Google Cloud cited Morgan Stanley as an example of an organisation using a similar model. According to Google Cloud, the bank worked with Google Cloud and Wiz to align its security programme with the same prepare, scan, remediate and monitor sequence.

It said that work reduced Morgan Stanley's mean time to detect threats by 99.9%, cutting the process from a 45-minute window to 90 seconds or less. The figure highlights the commercial argument behind the strategy: if AI tools can narrow the gap between exposure, detection and response, they could reshape how large companies justify spending on cloud security products.

At the same time, Google Cloud stressed that autonomous systems still need human oversight. AI agents, it said, should be aligned with the security and engineering teams responsible for the environments they act on, rather than operating without supervision.

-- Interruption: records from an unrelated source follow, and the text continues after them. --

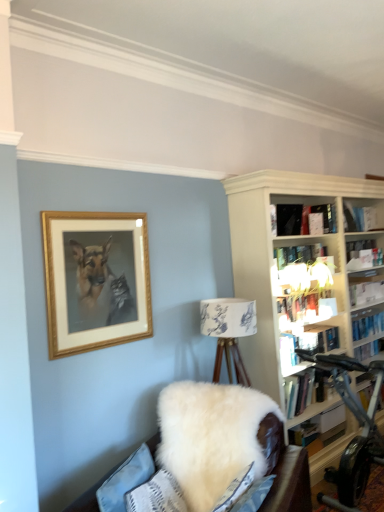
Question: Is hardcover book at upper right, marked as the fourth book in a top-to-bottom arrangement, behind silver metallic stationary bicycle at right?

Choices:
 (A) yes
 (B) no

Answer: (A)

Question: Does hardcover book at upper right, marked as the fourth book in a top-to-bottom arrangement, have a lesser width compared to silver metallic stationary bicycle at right?

Choices:
 (A) no
 (B) yes

Answer: (B)

Question: Is hardcover book at upper right, the third book when ordered from bottom to top, aimed at silver metallic stationary bicycle at right?

Choices:
 (A) no
 (B) yes

Answer: (A)

Question: Can you confirm if hardcover book at upper right, the third book when ordered from bottom to top, is shorter than silver metallic stationary bicycle at right?

Choices:
 (A) yes
 (B) no

Answer: (A)

Question: Can you confirm if hardcover book at upper right, the third book when ordered from bottom to top, is taller than silver metallic stationary bicycle at right?

Choices:
 (A) yes
 (B) no

Answer: (B)

Question: Is hardcover book at upper right, the third book when ordered from bottom to top, facing away from silver metallic stationary bicycle at right?

Choices:
 (A) yes
 (B) no

Answer: (B)

Question: Is white fluffy couch at lower center positioned with its back to black matte book at upper center, which is the first book in top-to-bottom order?

Choices:
 (A) no
 (B) yes

Answer: (A)

Question: Is white fluffy couch at lower center taller than black matte book at upper center, which is the 6th book in bottom-to-top order?

Choices:
 (A) no
 (B) yes

Answer: (B)

Question: Does white fluffy couch at lower center have a smaller size compared to black matte book at upper center, which is the 6th book in bottom-to-top order?

Choices:
 (A) yes
 (B) no

Answer: (B)

Question: From a real-world perspective, is white fluffy couch at lower center positioned under black matte book at upper center, which is the first book in top-to-bottom order, based on gravity?

Choices:
 (A) yes
 (B) no

Answer: (A)

Question: Considering the relative positions of white fluffy couch at lower center and black matte book at upper center, which is the 6th book in bottom-to-top order, in the image provided, is white fluffy couch at lower center to the right of black matte book at upper center, which is the 6th book in bottom-to-top order, from the viewer's perspective?

Choices:
 (A) no
 (B) yes

Answer: (A)

Question: Is white fluffy couch at lower center oriented towards black matte book at upper center, which is the 6th book in bottom-to-top order?

Choices:
 (A) yes
 (B) no

Answer: (B)

Question: From a real-world perspective, is wooden picture frame at upper left positioned over hardcover book at upper right, the third book when ordered from bottom to top, based on gravity?

Choices:
 (A) no
 (B) yes

Answer: (B)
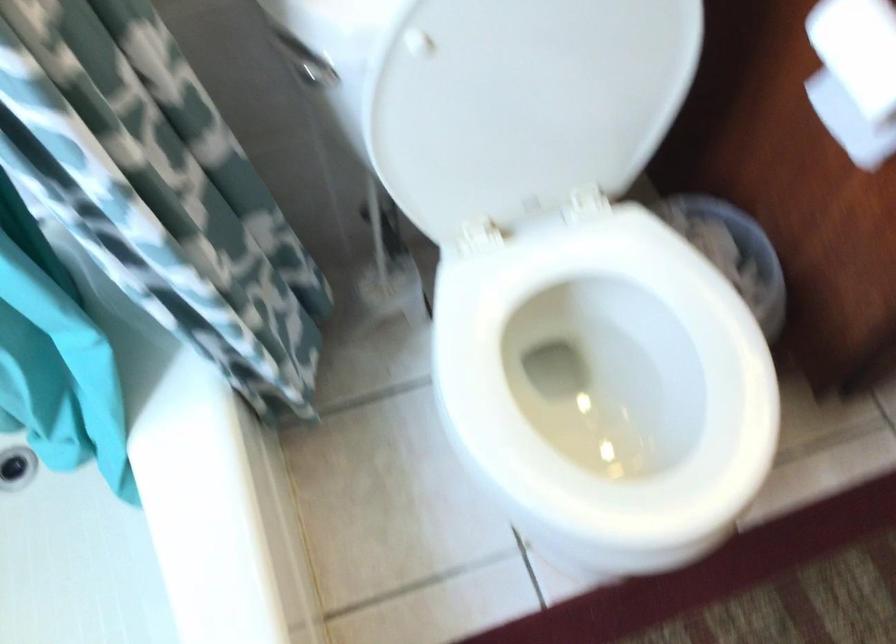
Describe the element at coordinates (855, 76) in the screenshot. I see `the toilet paper roll` at that location.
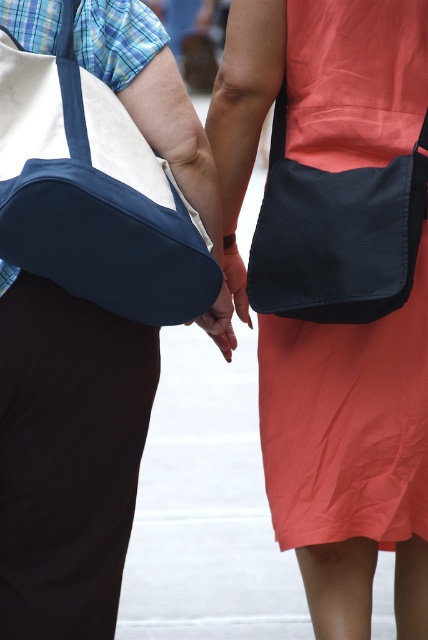
You are a photographer standing in front of the scene. You want to take a close up photo of the matte black apron at center. Considering the current distance between you and the apron, is it possible to capture a clear close up without moving closer?

The matte black apron at center is 3.33 meters away from viewer. To capture a clear close up, you need to be closer than 3.33 meters. Since you are currently at 3.33 meters, you need to move slightly closer to ensure the apron fills the frame properly.

You are standing in a park and see a person holding a blue canvas messenger bag at left. If you want to hand them a flyer from 10 feet away, will you be able to reach them without moving closer?

The blue canvas messenger bag at left is 9.05 feet away from the viewer, which is less than 10 feet. Therefore, you can reach them by extending your arm to hand the flyer without needing to move closer.

You are a photographer trying to capture a close shot of the blue canvas messenger bag at left. You notice a point at coordinates point (92, 193). Based on the scene description, where is this point located?

The point (92, 193) is located on the blue canvas messenger bag at left.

DeSouza also linked the discussion to governance concerns around internal AI use. He warned about "shadow AI" and unauthorised agents, describing them as a source of hidden logic flaws and data-poisoning risks when employees deploy models outside approved IT controls.

Security market

The message comes as cloud providers and cyber security vendors compete to show they can translate generative AI into practical defence tools. Rivals across the sector have focused on copilots, assistants and autonomous agents, but Google Cloud is trying to differentiate itself through a combination of threat intelligence, cloud posture data and code-level remediation.

That also reflects a wider shift in the market. Buyers increasingly want fewer standalone tools and more integrated systems that connect prevention, detection and response. By presenting Wiz, Gemini, Mandiant and CodeMender as parts of one operating model, Google Cloud is making the case for a more consolidated approach.

DeSouza said speed alone will not be enough if organisations do not secure their underlying AI infrastructure and enforce stricter governance over how models and agents are introduced into enterprise systems.

"Every AI conversation is a security conversation. That means securing AI infrastructure requires building from the ground up, and not bolting on," deSouza said.